# Problem details
Show the lines below where "enum" occurs.
[Given data Boundary: Start]
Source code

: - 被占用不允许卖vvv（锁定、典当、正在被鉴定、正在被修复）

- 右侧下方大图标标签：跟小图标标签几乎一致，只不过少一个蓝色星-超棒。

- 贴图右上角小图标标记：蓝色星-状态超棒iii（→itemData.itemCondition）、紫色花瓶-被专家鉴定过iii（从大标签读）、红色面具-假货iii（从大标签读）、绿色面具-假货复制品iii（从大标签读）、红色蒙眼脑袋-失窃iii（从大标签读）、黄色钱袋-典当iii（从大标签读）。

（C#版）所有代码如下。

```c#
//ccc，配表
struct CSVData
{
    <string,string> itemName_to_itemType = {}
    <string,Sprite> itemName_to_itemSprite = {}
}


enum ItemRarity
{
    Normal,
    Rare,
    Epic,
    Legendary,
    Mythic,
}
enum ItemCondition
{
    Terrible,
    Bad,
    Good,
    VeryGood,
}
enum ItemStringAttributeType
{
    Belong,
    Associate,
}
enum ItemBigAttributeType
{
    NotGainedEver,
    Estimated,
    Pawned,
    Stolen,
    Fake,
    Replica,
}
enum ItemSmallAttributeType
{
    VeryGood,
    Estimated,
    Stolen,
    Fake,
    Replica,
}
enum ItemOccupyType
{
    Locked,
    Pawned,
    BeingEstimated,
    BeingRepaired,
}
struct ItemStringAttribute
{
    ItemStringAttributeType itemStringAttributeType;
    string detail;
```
[Given data Boundary: End]
[Given data Boundary: Start]
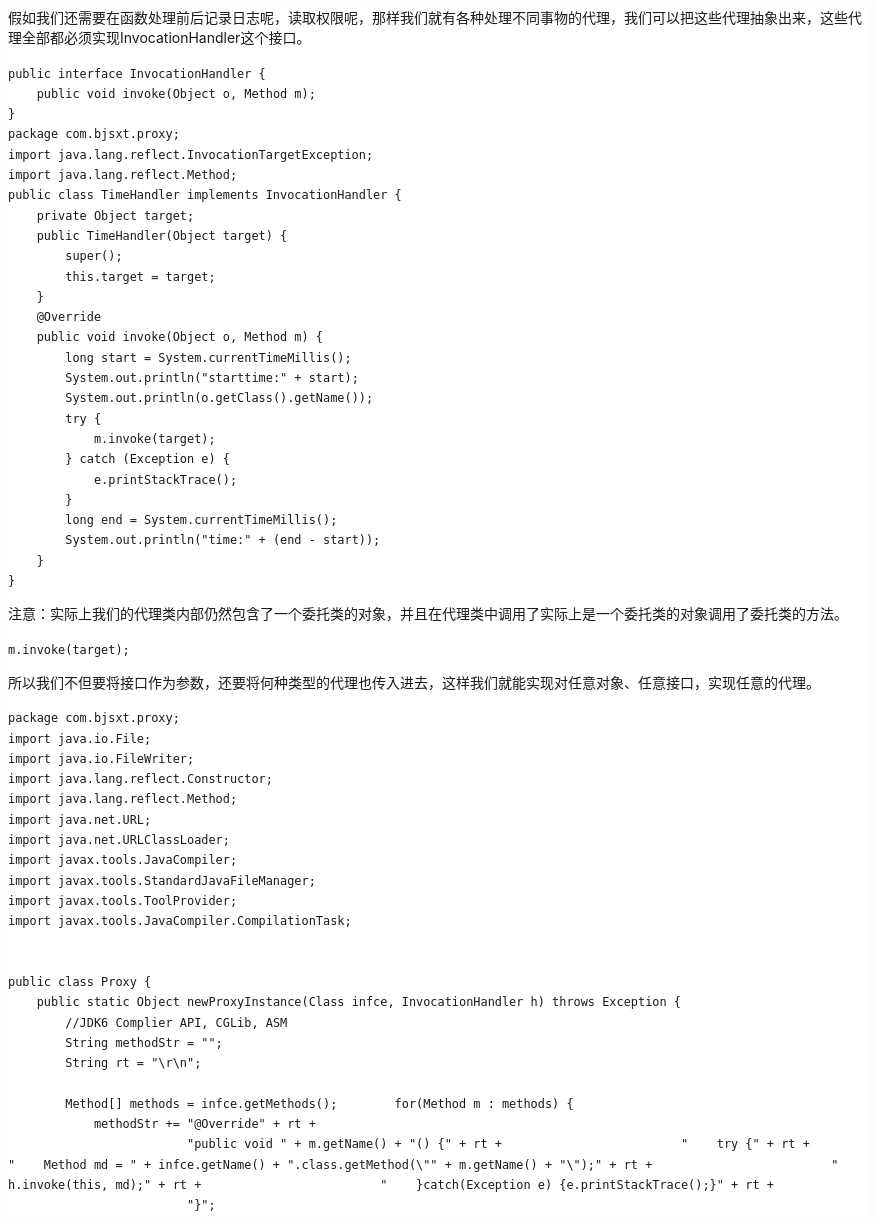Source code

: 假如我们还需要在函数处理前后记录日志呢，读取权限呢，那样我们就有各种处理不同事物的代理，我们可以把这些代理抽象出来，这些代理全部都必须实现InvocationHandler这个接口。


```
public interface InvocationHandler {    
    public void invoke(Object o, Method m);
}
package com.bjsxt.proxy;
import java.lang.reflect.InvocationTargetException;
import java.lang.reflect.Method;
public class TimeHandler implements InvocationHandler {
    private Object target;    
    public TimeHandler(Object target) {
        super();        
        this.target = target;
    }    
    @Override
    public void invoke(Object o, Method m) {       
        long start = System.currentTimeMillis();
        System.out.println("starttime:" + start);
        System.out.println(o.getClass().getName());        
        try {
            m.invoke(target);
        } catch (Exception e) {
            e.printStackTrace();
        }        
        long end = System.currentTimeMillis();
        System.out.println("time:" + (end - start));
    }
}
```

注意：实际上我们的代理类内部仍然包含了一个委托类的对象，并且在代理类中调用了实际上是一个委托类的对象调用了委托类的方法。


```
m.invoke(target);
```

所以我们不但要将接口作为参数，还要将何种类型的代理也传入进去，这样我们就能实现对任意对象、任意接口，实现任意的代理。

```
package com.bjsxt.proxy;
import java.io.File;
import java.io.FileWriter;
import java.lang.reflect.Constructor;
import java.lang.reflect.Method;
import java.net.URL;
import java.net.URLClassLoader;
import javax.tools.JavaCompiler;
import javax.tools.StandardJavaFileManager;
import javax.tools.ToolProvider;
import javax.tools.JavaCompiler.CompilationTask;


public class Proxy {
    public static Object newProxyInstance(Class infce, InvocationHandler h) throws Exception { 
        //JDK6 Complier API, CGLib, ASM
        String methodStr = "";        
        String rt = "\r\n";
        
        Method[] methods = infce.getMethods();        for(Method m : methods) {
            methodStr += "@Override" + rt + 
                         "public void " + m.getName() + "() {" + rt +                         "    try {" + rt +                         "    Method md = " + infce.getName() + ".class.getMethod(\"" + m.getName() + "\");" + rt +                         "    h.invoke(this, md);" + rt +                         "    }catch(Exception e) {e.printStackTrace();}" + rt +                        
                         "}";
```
[Given data Boundary: End]
# Answer to this problem
enum ItemRarity
enum ItemCondition
enum ItemStringAttributeType
enum ItemBigAttributeType
enum ItemSmallAttributeType
enum ItemOccupyType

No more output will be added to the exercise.